-------- TRECHO APRESENTADO --------

2 Ele tinha um filho chamado Saul, na flor da idade e belo. Não havia entre os filhos de Israel outro mais belo do que ele; desde os ombros para cima sobressaía a todo o povo.
3 Tinham-se perdido as jumentas de Quis, pai de Saul. Disse Quis a seu filho Saul: Toma agora contigo a um dos servos, levanta-te e vai procurar as jumentas.
4 Então atravessando a região montanhosa de Efraim, como também a terra de Salisa, não as acharam; depois atravessaram a terra de Saalim, porém não estavam ali; e não as acharam também na terra de Benjamim.
5 Tendo eles chegado à terra de Zufe, disse Saul para o servo que levava consigo: Vem, e voltemos; não suceda que meu pai deixe de pensar nas jumentas, e que se aflija por nós.
6 Disse-lhe o servo: Eis que há nesta cidade um homem de Deus, e ele é muito considerado; tudo o que ele diz sucede infalivelmente. Vamos, pois, lá; porventura ele nos pode informar sobre o caminho que seguimos.
7 Então disse Saul ao seu servo: Porém, se lá formos, que é o que levaremos ao homem? pois já se acabou o pão dos nossos alforges, e nenhum presente temos que levar ao homem de Deus. Que temos?
8 O servo tornou a responder a Saul: Eis que se acha na minha mão um quarto de siclo de prata. Dá-lo-ás ao homem de Deus, para que nos mostre o caminho.
9 (Antigamente em Israel todo o que ia consultar a Deus, dizia assim: Vinde, vamos ter com o vidente; porque aquele que hoje se chama profeta, se chamava outrora vidente).
10 Disse Saul ao seu servo: Dizes bem, anda, vamos. Assim subiram à cidade em que estava o homem de Deus.
11 Quando eles subiam pela encosta à cidade, encontraram umas moças que saíam a tirar água, e lhes perguntaram: Está aqui o vidente?
12 Elas lhes responderam: Está, ei-lo aí tens diante de ti. Apressa-te porque hoje veio à cidade, porquanto o povo oferece hoje sacrifícios no alto.
13 Ao entrardes na cidade, logo o encontrareis, antes que suba ao alto para comer; pois o povo não comerá, a menos que ele não tenha vindo, porque ele é quem há de abençoar o sacrifício; e depois comem os que forem convidados. Subi agora, porque a esta hora o achareis.
14 E subiram à cidade; ao entrarem, saiu-lhes Samuel ao encontro, para subir ao alto.
15 Ora Jeová tinha revelado a Samuel a vinda de Saul um dia antes de ele chegar, dizendo:
16 Amanhã a esta hora te enviarei um homem, que vem da terra de Benjamim, e tu o ungirás por príncipe sobre o meu povo de Israel. Ele livrará o meu povo da mão dos filisteus: pois olhei para o meu povo, porque o seu clamor chegou a mim.

--------

• [TAREFAS DO EXERCÍCIO]
a - Segundo o trecho, o que o servo tinha na mão para dar ao homem de Deus?
b - Resuma o trecho em duas frases.
As linhas vêm de uma fonte diferente do trecho.

-------- DADOS DE ORIGEM --------

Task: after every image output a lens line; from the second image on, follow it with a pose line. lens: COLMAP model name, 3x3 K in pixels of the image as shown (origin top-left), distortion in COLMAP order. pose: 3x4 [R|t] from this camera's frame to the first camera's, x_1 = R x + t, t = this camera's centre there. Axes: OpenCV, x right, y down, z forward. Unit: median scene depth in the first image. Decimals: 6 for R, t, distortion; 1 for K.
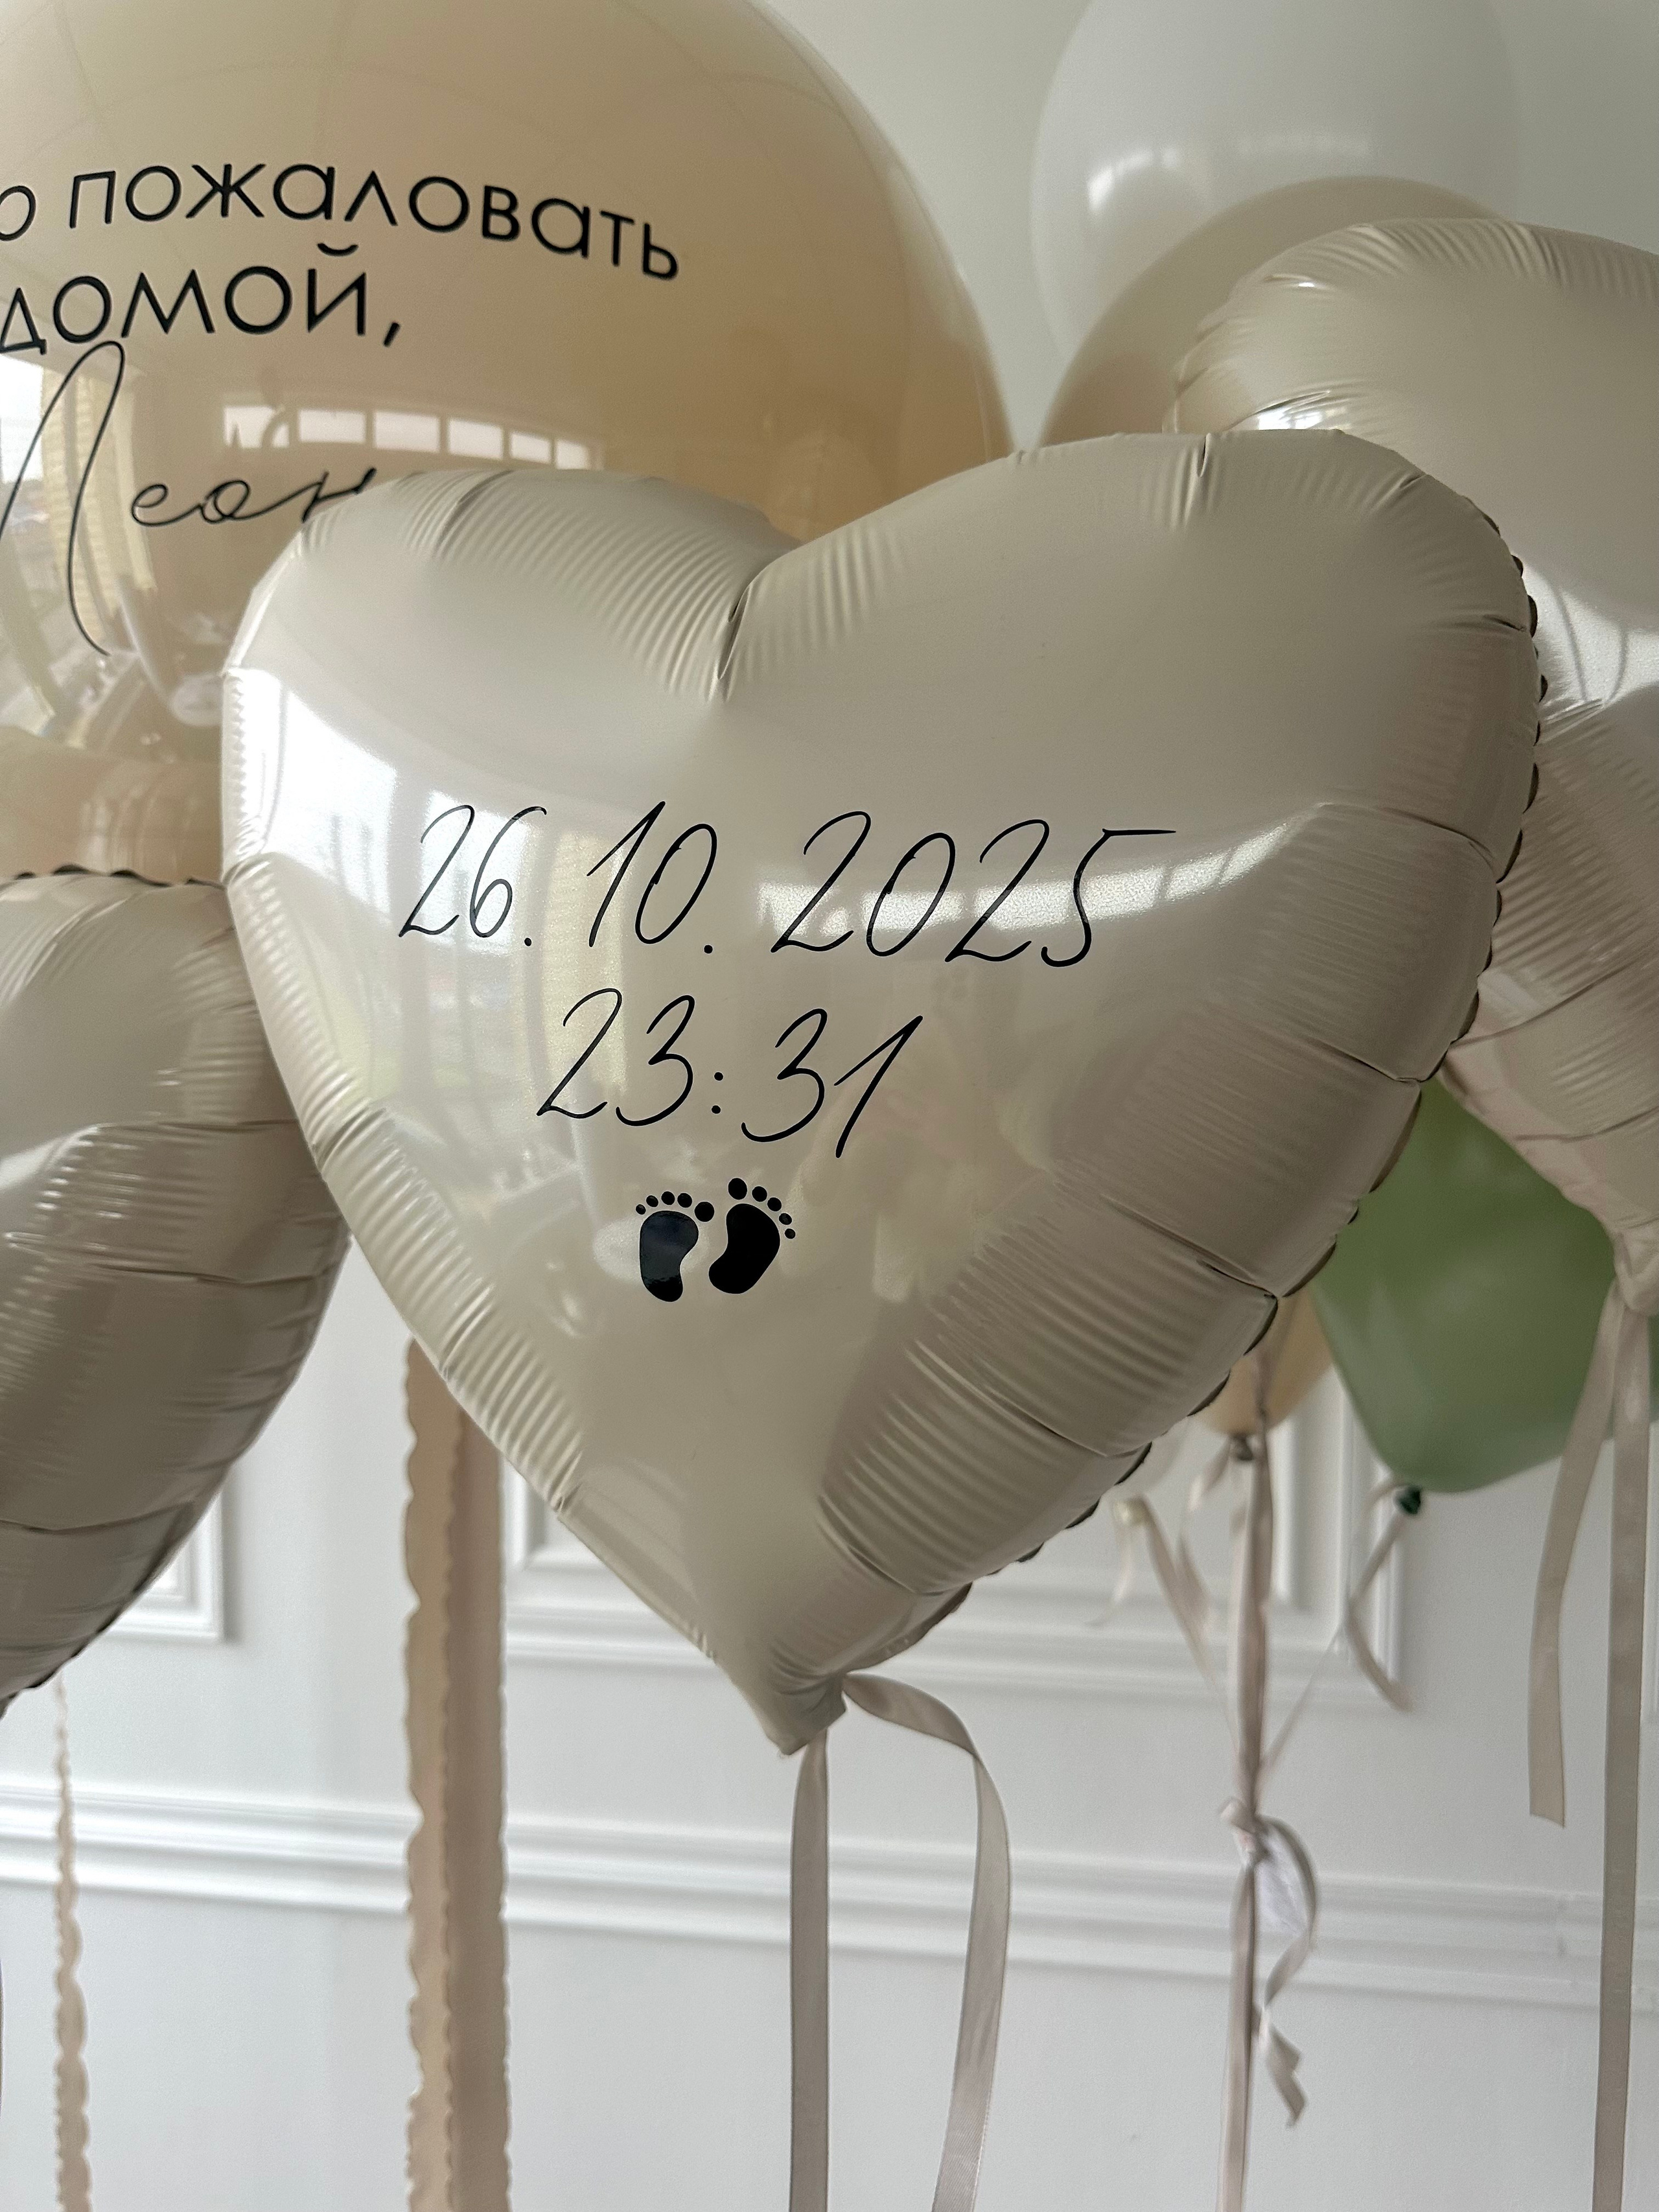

--------

• [RESULTADOS]
a - Um quarto de siclo de prata.

b - Saul, filho de Quis, foi mandado com um servo procurar as jumentas perdidas do pai e, sem encontrá-las em várias terras, aceitou a sugestão do servo de consultar o homem de Deus na cidade. Ao entrarem na cidade, Samuel saiu-lhes ao encontro, pois Jeová lhe revelara na véspera que enviaria um homem da terra de Benjamim para ser ungido príncipe sobre Israel.